Assignment: Set down the items line for line, from their first line through the line containing "后端、内部和命令行更改（v1.1.0 后）：", with nothing altered.

Extracted records:
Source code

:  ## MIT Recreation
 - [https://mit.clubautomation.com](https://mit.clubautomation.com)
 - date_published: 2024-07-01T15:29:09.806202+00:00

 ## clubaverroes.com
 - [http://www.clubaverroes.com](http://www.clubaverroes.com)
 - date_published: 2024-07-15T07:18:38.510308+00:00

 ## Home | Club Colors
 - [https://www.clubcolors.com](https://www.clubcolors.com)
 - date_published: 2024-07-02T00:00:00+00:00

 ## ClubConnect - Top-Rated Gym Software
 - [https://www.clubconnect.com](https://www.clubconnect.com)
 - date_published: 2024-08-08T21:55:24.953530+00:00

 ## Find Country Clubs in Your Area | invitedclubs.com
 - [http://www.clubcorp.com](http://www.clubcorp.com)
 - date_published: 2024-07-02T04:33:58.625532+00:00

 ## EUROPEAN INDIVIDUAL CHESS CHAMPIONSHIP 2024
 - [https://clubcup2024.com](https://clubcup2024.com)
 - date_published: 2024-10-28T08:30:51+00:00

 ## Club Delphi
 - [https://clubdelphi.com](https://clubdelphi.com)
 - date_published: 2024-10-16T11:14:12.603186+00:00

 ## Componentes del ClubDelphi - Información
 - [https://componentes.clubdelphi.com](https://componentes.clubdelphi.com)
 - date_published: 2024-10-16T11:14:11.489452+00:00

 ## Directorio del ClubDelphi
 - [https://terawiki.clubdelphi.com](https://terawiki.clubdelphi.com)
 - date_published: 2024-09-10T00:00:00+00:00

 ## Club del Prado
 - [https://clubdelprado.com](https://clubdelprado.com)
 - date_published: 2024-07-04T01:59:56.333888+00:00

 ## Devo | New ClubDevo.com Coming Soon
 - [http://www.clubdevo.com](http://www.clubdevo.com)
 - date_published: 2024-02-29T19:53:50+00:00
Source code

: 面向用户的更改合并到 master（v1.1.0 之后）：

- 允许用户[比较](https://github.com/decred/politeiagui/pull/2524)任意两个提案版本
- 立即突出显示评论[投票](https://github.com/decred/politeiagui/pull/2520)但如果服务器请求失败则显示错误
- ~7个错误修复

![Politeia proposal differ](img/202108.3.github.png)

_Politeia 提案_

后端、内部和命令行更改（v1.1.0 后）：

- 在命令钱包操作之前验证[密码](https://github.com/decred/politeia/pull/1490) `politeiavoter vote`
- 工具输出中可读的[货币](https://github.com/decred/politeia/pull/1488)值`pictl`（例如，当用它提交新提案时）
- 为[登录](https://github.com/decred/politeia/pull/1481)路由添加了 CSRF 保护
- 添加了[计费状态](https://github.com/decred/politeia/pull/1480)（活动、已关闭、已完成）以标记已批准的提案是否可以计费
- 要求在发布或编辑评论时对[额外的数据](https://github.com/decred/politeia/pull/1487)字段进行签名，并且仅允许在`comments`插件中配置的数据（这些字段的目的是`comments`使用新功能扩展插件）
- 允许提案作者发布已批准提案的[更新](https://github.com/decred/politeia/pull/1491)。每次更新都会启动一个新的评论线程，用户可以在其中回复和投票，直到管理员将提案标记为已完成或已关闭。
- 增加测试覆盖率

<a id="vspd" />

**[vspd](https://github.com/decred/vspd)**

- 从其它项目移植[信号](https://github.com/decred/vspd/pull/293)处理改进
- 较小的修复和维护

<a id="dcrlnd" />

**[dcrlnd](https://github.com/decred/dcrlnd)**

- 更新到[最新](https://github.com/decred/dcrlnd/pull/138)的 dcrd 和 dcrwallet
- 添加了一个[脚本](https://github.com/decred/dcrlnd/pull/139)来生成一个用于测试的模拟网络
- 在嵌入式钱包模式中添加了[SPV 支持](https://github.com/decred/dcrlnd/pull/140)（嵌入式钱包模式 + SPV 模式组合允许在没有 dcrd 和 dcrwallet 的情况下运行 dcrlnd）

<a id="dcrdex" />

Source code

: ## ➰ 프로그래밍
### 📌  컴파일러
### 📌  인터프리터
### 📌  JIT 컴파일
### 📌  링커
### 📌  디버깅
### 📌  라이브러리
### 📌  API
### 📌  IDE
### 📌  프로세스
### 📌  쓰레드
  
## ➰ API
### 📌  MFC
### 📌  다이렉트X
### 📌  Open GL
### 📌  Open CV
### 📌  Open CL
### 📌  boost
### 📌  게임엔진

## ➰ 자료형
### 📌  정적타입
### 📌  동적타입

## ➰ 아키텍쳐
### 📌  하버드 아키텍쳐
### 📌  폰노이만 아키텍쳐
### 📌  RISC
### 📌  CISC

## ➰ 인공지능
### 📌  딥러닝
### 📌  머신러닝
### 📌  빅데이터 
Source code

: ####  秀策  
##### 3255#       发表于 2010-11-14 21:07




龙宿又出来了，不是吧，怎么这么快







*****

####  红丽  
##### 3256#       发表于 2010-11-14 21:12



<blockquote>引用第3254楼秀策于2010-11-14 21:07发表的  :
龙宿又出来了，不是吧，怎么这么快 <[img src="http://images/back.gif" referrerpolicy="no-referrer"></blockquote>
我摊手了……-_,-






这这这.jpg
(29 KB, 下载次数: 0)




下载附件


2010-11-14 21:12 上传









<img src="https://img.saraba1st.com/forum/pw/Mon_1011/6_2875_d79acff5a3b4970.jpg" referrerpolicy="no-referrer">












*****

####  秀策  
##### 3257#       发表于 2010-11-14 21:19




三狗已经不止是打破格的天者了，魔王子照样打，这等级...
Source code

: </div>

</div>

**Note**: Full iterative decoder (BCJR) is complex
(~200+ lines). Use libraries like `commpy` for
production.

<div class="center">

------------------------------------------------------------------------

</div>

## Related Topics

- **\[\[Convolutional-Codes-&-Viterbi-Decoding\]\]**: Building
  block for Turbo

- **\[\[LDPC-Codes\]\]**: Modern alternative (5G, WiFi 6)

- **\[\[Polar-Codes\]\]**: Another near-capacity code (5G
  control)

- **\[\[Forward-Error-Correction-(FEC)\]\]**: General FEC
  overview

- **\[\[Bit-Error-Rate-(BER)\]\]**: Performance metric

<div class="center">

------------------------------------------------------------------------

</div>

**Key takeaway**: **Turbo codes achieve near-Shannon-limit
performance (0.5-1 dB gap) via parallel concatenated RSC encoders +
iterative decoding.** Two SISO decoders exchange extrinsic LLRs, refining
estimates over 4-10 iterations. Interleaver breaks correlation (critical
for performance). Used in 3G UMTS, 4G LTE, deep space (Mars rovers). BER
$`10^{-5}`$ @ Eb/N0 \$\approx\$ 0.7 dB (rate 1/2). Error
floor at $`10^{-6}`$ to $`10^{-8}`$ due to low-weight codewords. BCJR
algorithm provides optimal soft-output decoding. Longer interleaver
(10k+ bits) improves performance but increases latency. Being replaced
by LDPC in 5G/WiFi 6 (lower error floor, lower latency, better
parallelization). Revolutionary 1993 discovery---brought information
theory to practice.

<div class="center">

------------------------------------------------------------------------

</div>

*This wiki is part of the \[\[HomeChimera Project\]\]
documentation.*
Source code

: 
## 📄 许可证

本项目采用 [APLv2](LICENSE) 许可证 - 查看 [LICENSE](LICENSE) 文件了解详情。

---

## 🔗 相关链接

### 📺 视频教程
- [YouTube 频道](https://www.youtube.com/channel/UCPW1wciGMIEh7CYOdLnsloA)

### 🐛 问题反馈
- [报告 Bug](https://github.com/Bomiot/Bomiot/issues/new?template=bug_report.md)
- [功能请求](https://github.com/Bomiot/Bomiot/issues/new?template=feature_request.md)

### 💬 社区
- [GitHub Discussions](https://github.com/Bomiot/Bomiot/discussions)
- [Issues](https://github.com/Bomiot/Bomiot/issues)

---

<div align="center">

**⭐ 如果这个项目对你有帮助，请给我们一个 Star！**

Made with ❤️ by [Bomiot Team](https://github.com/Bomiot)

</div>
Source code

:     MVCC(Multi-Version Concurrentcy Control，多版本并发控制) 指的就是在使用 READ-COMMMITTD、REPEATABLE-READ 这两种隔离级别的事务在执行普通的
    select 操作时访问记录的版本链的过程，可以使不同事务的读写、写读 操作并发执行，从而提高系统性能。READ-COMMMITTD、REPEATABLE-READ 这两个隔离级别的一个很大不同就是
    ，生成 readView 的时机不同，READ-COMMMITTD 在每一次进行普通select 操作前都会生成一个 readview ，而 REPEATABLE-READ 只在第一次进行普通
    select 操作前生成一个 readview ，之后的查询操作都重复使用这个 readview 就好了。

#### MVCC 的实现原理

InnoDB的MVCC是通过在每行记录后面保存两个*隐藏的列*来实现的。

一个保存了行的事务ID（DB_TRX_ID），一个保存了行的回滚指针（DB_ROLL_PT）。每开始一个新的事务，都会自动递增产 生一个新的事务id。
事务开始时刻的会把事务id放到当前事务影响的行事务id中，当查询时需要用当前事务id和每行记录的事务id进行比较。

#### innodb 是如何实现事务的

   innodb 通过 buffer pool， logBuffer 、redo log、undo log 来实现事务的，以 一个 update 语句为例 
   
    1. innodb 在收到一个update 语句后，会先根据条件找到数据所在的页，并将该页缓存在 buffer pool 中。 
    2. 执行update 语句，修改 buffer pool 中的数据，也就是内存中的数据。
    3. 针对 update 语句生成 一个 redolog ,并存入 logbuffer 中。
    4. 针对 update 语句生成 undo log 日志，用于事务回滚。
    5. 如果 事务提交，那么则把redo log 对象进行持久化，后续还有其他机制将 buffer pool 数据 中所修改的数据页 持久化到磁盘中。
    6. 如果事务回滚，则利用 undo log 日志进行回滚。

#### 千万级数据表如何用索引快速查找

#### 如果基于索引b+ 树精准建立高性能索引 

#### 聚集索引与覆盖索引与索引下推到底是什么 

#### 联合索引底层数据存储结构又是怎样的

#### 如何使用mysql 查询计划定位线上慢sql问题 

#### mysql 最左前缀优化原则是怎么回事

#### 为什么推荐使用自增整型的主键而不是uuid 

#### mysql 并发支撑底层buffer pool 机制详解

Result of this task:
Source code

:  ## MIT Recreation
 - [https://mit.clubautomation.com](https://mit.clubautomation.com)
 - date_published: 2024-07-01T15:29:09.806202+00:00

 ## clubaverroes.com
 - [http://www.clubaverroes.com](http://www.clubaverroes.com)
 - date_published: 2024-07-15T07:18:38.510308+00:00

 ## Home | Club Colors
 - [https://www.clubcolors.com](https://www.clubcolors.com)
 - date_published: 2024-07-02T00:00:00+00:00

 ## ClubConnect - Top-Rated Gym Software
 - [https://www.clubconnect.com](https://www.clubconnect.com)
 - date_published: 2024-08-08T21:55:24.953530+00:00

 ## Find Country Clubs in Your Area | invitedclubs.com
 - [http://www.clubcorp.com](http://www.clubcorp.com)
 - date_published: 2024-07-02T04:33:58.625532+00:00

 ## EUROPEAN INDIVIDUAL CHESS CHAMPIONSHIP 2024
 - [https://clubcup2024.com](https://clubcup2024.com)
 - date_published: 2024-10-28T08:30:51+00:00

 ## Club Delphi
 - [https://clubdelphi.com](https://clubdelphi.com)
 - date_published: 2024-10-16T11:14:12.603186+00:00

 ## Componentes del ClubDelphi - Información
 - [https://componentes.clubdelphi.com](https://componentes.clubdelphi.com)
 - date_published: 2024-10-16T11:14:11.489452+00:00

 ## Directorio del ClubDelphi
 - [https://terawiki.clubdelphi.com](https://terawiki.clubdelphi.com)
 - date_published: 2024-09-10T00:00:00+00:00

 ## Club del Prado
 - [https://clubdelprado.com](https://clubdelprado.com)
 - date_published: 2024-07-04T01:59:56.333888+00:00

 ## Devo | New ClubDevo.com Coming Soon
 - [http://www.clubdevo.com](http://www.clubdevo.com)
 - date_published: 2024-02-29T19:53:50+00:00
Source code

: 面向用户的更改合并到 master（v1.1.0 之后）：

- 允许用户[比较](https://github.com/decred/politeiagui/pull/2524)任意两个提案版本
- 立即突出显示评论[投票](https://github.com/decred/politeiagui/pull/2520)但如果服务器请求失败则显示错误
- ~7个错误修复

![Politeia proposal differ](img/202108.3.github.png)

_Politeia 提案_

后端、内部和命令行更改（v1.1.0 后）：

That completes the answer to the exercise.